В качестве ангела

Oct 14, 2016 01:02

Из книги - «Кажется, смешно». Редакционная коллегия: И.Н. Ветров, Н.М. Горчаков, С.А. Калинкин, В.А. Регинин, Я.М. Рудин, Г.Е. Рыклин. Ответственный редактор Г.Е. Рыклин. Посвящается десятилетию Московского театра «Сатиры». Издание Московского театра «Сатиры», Москва, 1935 год.

Павел Николаевич ПОЛЬ
(настоящая фамилия Синицын)
Родился 10 мая 1887 года, умер 26 апреля 1955 года в Москве. Советский актёр театра и кино, народный артист РСФСР (1947). В начале выступал в любительских спектаклях. С 1904 играл с профессиональными актерами в Народных домах (Введенском) в Сокольниках, в «Аквариуме». В 1908 работал в театрах Сибири, Архангельска, Новороссийска. Исполнял комедийные роли, впоследствии работал в различных театрах миниатюр. С 1919 - артист Тбилисского драматического театра, затем - в театрах Пятигорска и Владикавказа, в 1922 - в театре «Кривой Джимми», в 1924 - в театре бывшем театре Корша (Москва). Участвовал в организации Московского театра Сатиры, с которым впоследствии связал свою творческую судьбу. Снимался в кино.

Недавно мне показали контракт маленького актера провинциальной труппы девяностых годов.
    В особом примечании, уже после подписей обеих сторон, стояла крупно выведенная строка:
    «Собак за сценой и чертей в хору играть не обязан».
    Я вполне понимаю эту приписку.
    Если бы мне пришлось где-нибудь заключать контракт с точным перечислением ролей, я обязательно вписал бы условие: «Ангелов играть не обязан».
    И у меня на это есть вполне веское основание.

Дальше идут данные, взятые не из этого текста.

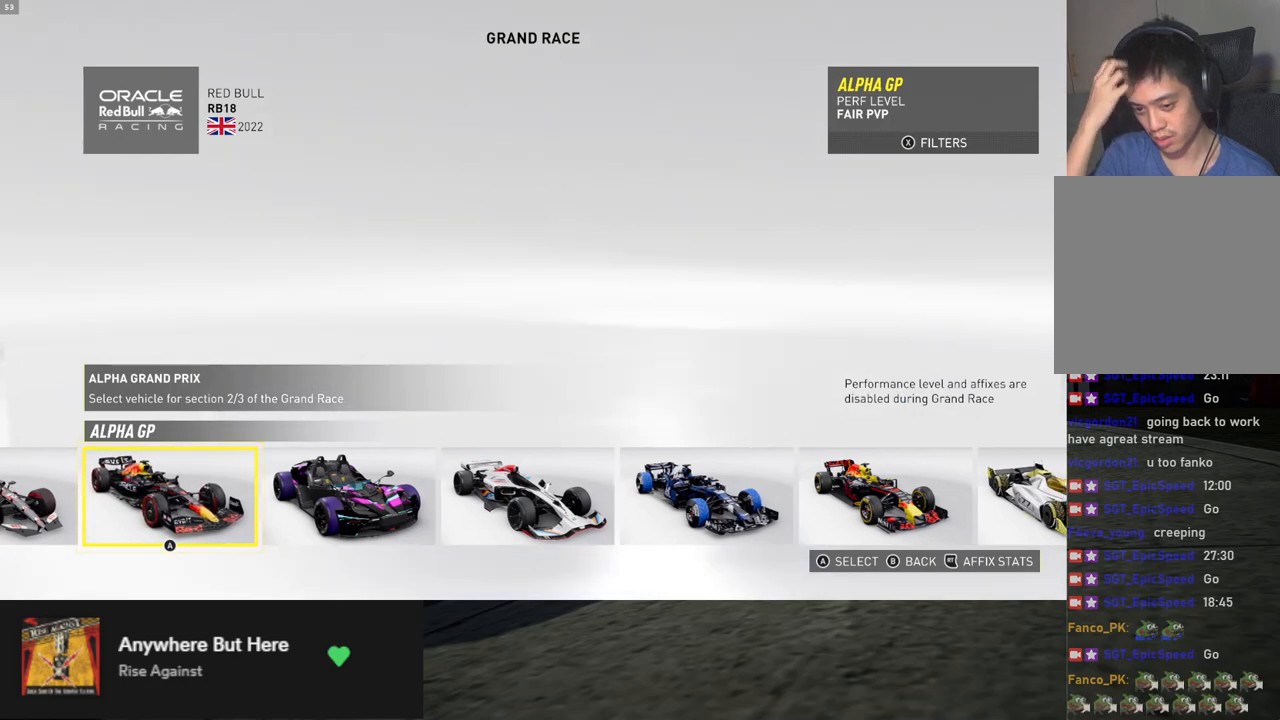
{"buttons": [], "left_stick": "center", "right_stick": "center", "events": [[268, "DPAD_RIGHT", "down"], [368, "DPAD_RIGHT", "up"]]}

    Когда-то, еще совсем юным актером, я служил в Новороссийске.
    Тогда гремела пьеса Жулавского «Эрос и Психея».
    Решил ее поставить и наш антрепренер. Мне дали роль Эроса.
    На репетиции режиссер сказал мне:
    - Я вас, Павел Николаевич, спущу сверху вниз в облаках. Очень эффектно.
    - Пожалуйста, - говорю, - спускайте, раз это эффектно.
    Приходит день премьеры. Сбор полный. Мне сделали чудный костюм: белый чистый хитон, парик-блондин, распущенный до пояса, разные серебряные украшения и крылья. Восемнадцать рублей за них заплатили. Я пришел очень рано в театр, чтобы навести красоту во-всю, и действительно - навел: ангел, Эрос настоящий!
    «Ну, - думаю, - пусть кто-нибудь скажет, что видел ангела эффектнее!»
    Начало спектакля затянулось... Пьеса обстановочная. Публика требует начала, дают звонки, и я слышу крик:
    - Эрос на сцену!
    Я отвечаю, что выход мой в середине акта и я еще успею.
    - Вас надо поднять наверх, на колосники. В облаках оттуда будете опускаться. Ясно?
    - Хорошо, иду.
    Меня поставили за облака и начали поднимать наверх (тогда еще поднимали ручным способом), дотянули почти доверху, как вдруг я слышу, что подо мной что-то пищит. Смотрю вниз, - что же оказывается? Декоратор взял простой стол, перевернул его вниз крышкой, привязал к ножкам по веревке, соединив их вместе наварху, и тянет меня наверх таким комфортабельным способом. Гвозди, которыми были пришиты доски стола к ножкам, не выдерживая моей тяжести, начали выходить... Доска стола стала отставать, и вот... Вот она сейчас-сейчас должна полететь вниз вместе со мной. Я дико перепугался и закричал:
    - Спускайте, спускайте скорее вниз, обратно! Доски отлетают! Не выдерживают!
Разозленный тем, что начало спектакля и так затянулось, режиссер заявил внизу поистине с каторжным спокойствием:
    - Поздно. Подымайте, подымайте его! Нечего рассусоливать.
Спасаясь от падения вниз, я стал на перекладины стола и, не имея устоя, хватался уже под крышей, наверху, в колосниках, за все что угодно: зa подвески декораций, за софиты. А там все было покрыто вековой пылью и грязью. И когда Эроса, то есть меня, спустили в облаках влиз, то уже был не Эрос. Пригородные трубочисты выглядят миловиднее и чище. Весь мой хитон был в грязи. Парик напоминал полотенце, которым вымыли пол. Лицо было измазано в полоску.
    Ко всему этому надо добавить, что, когда меня спускали, я, не имея упора, при спуске лег на облака как Петрушка, и когда я встал во всем величии Эроса, чтобы прочесть свой монолог, то такого хохота я за всю свою жизнь никогда не слыхал и не услышу. В публике начались истерики. Психея от хохота уползла за кулисы. Все актеры за ней. Суфлерская будка начала дрожать и подниматься, так смеялся суфлер. Но я честно и под такой хохот все-таки дочитал свой монолог.
    Что я читал, как я читал, - я не помню. Помню только то, что я не выдержал, перелез через облака и ушел пешком за сцену.
    В ту же ночь я уехал из Новороссийска.
    После этого я стал комиком.
    И никогда больше не играл небытовых ролей.
    Не знаю, выиграли ли от этого зрители, но сам я чувствую себя гораздо спокойнее в сочной бытовой роли, чем в положении ангела на перевернутом столе.